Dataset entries
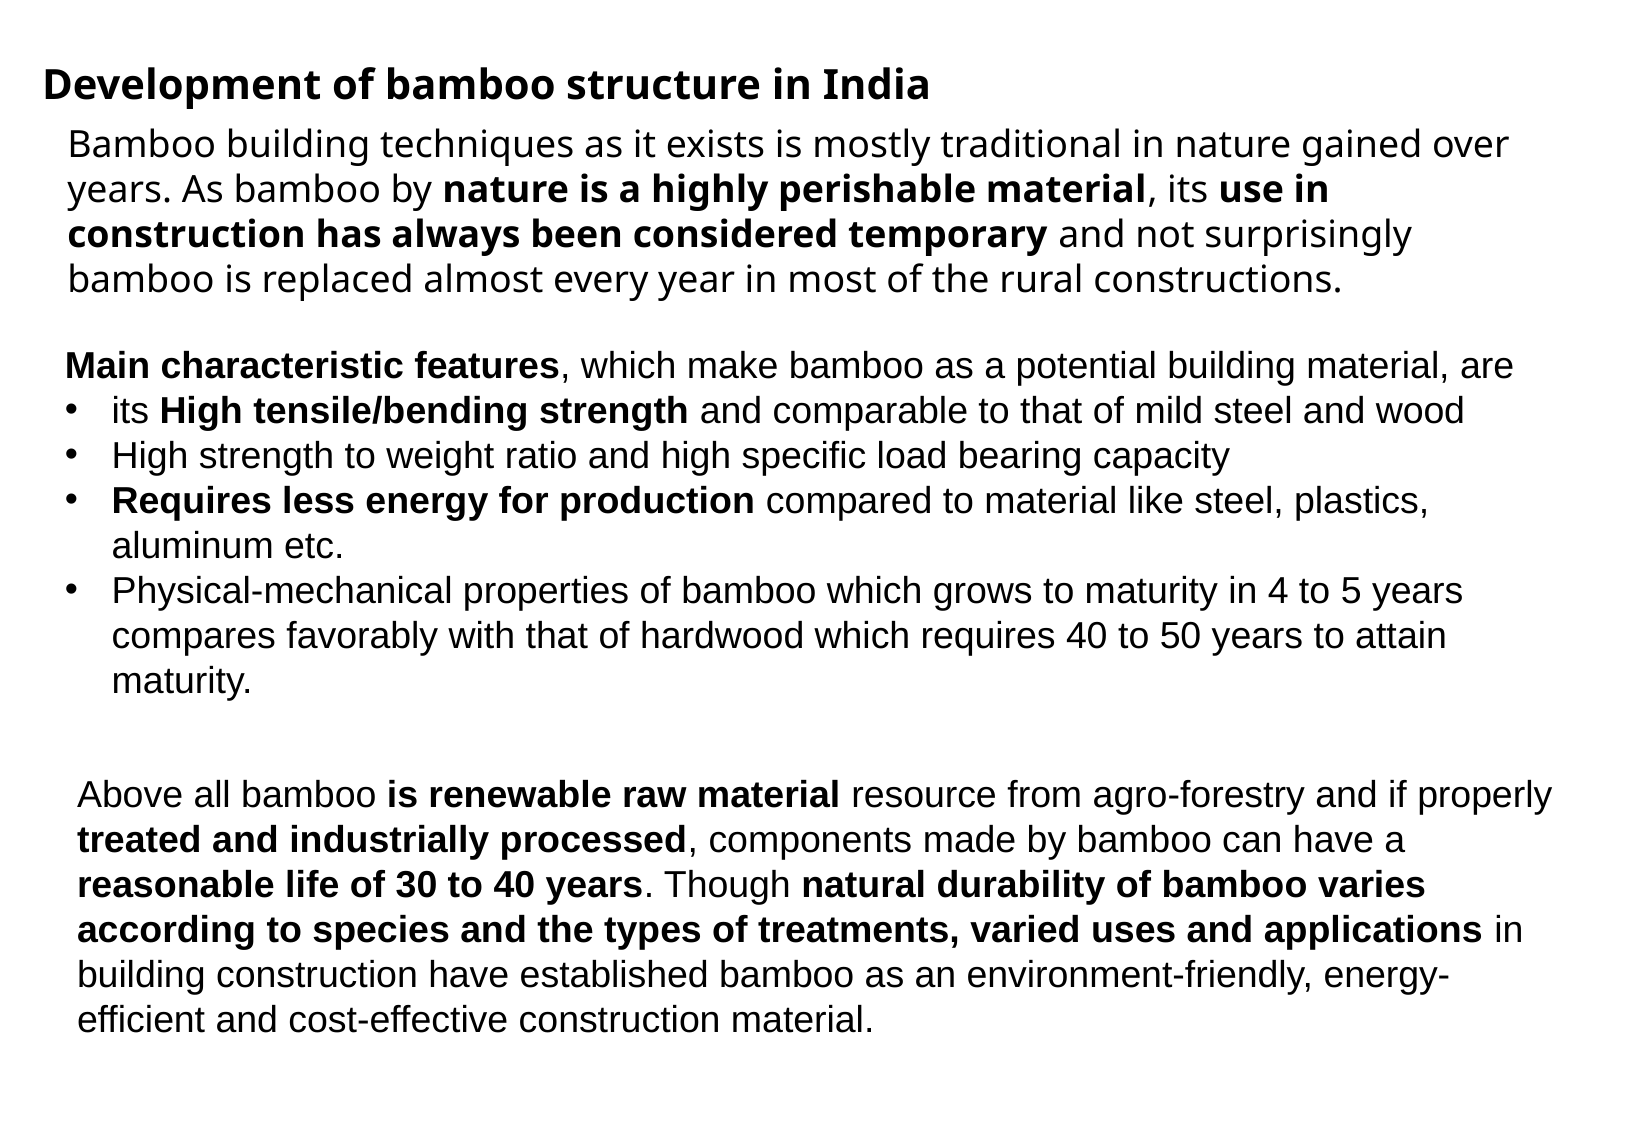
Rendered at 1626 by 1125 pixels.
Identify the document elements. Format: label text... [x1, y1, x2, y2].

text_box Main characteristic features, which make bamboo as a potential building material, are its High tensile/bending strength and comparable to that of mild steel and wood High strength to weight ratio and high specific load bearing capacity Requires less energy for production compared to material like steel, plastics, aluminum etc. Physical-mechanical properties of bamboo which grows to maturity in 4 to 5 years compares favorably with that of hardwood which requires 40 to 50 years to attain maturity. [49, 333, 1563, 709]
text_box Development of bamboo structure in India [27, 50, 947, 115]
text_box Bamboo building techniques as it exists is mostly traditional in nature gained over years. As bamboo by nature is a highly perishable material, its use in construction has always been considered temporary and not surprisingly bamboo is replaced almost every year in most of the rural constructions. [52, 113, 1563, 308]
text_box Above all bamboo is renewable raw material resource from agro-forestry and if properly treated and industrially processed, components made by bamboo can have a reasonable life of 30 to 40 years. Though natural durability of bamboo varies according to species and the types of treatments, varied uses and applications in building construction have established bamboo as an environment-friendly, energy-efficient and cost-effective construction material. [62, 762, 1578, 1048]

▶ **Description of the task**
For the entries above, give only the number of lines that contain the word "energy".

▶ **Solution below**
2